3 Mar 2021
A holistic approach to HR
Last year will be remembered for the enormous challenges that presented on a global scale. For HR, it was the year that changed the familiar face of work. Some consider change to be a good thing, whilst others are in the opposite camp or on the fence between the two; but, regardless of this, it is generally agreed that change is rarely easy. It is human nature to be resistant to change because of the focus on what may be lost rather than what can be gained. Where 2020 was different is that the change was sudden and unavoidable and took control from the individual. The decision to make a change was enforced and the disruption that followed has impacted us all.
As the anniversary of the first lockdown approaches, we are working in ways we never thought possible. With months of home working behind us, we accept that an unparalleled crisis heralded a new era for work. We took a step into the unknown and, as the dusts settles, we see how far we’ve come in terms of workplace change and adapting to often demanding circumstances.
Whatever the individual take-away from the last 12 months, HR is now focussed on the future shape of work as we glimpse life beyond lockdown. Equality and diversity, the gender pay gap, employee retention and talent management remain key issues for HR; but these will be challenged for priority by the enormous strain the experiences of 2020 placed on employee well being.
To protect employee mental health and to avoid another (albeit different) health crisis, there will need to be a shift from managing an employee in the workplace to managing their life experience. The seismic shift to home working gave employers greater visibility of personal lives with the increasing realisation that supporting an employee’s work/life balance has a direct impact on their well being and, consequently, their ability to perform. The advent of “e-presenteeism”1 is an indicator that 2020 increased feelings of insecurity amongst employees and this must be faced head on. Employees need boundaries and for those boundaries to be supported by their manager. An expectation that the employee is always available is as detrimental to their well being as a perceived lack of trust to be left unsupervised.

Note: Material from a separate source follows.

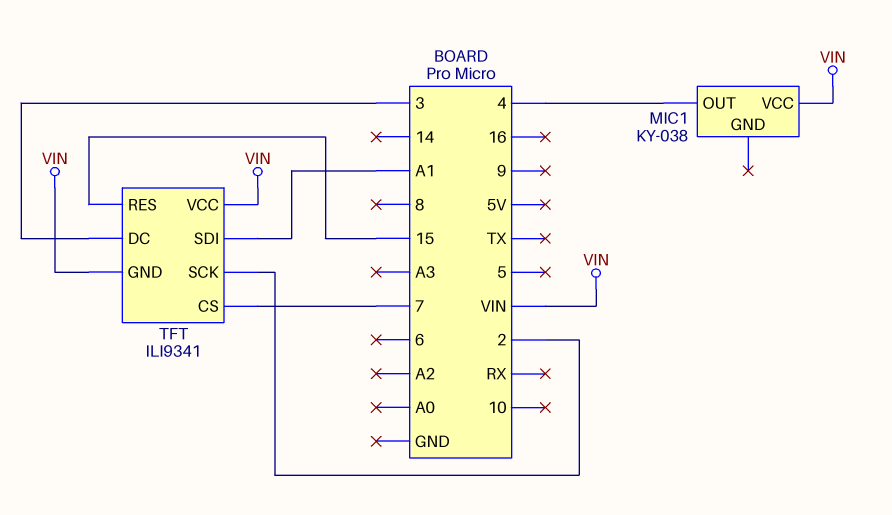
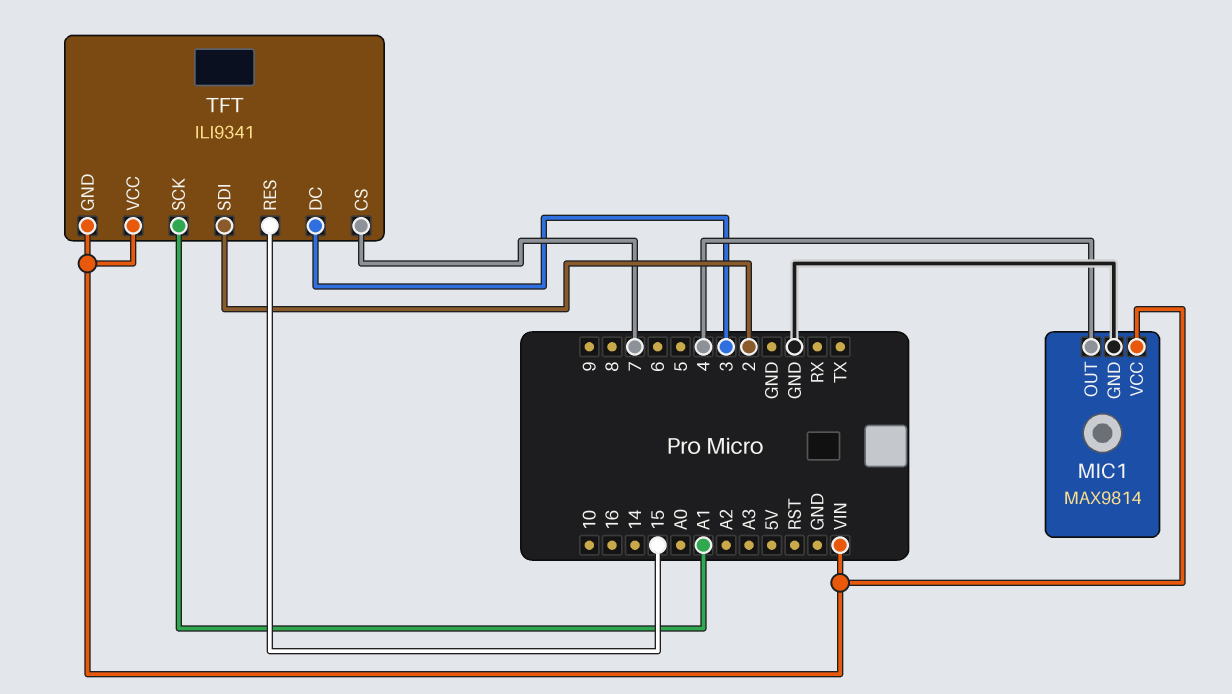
MIC1: KY-038 -> MAX9814
MIC1 pin GND: none -> GND
TFT pin SCK: 2 -> A1
TFT pin SDI: A1 -> 2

During the early weeks of transition to home working, there was an assumption that the employee could not be productive as they navigated a new normal outside of the workplace. Where the focus was on efficiency and control, an ‘always on’ attitude took hold; the employee wanting to prove their value. On the surface, this may not be considered a problem, yet presenteeism can be just as damaging for a business as absenteeism. It can lead to stress, burnout and mental health issues that create major problems for both the employee and employer further down the line.
Alongside all these issues, process and automation still have a place in the day to day management of HR. However, the routine can be left to technology; the use of specialist software to manage the ordinary and report on the extraordinary. For now, the move to a more holistic approach and consideration for the entire employee life experience should be high on the HR agenda.
1Presenteeism has risen rapidly during lockdown and, given its remote and digital nature, the phenomenon has been dubbed ‘e-presenteeism’.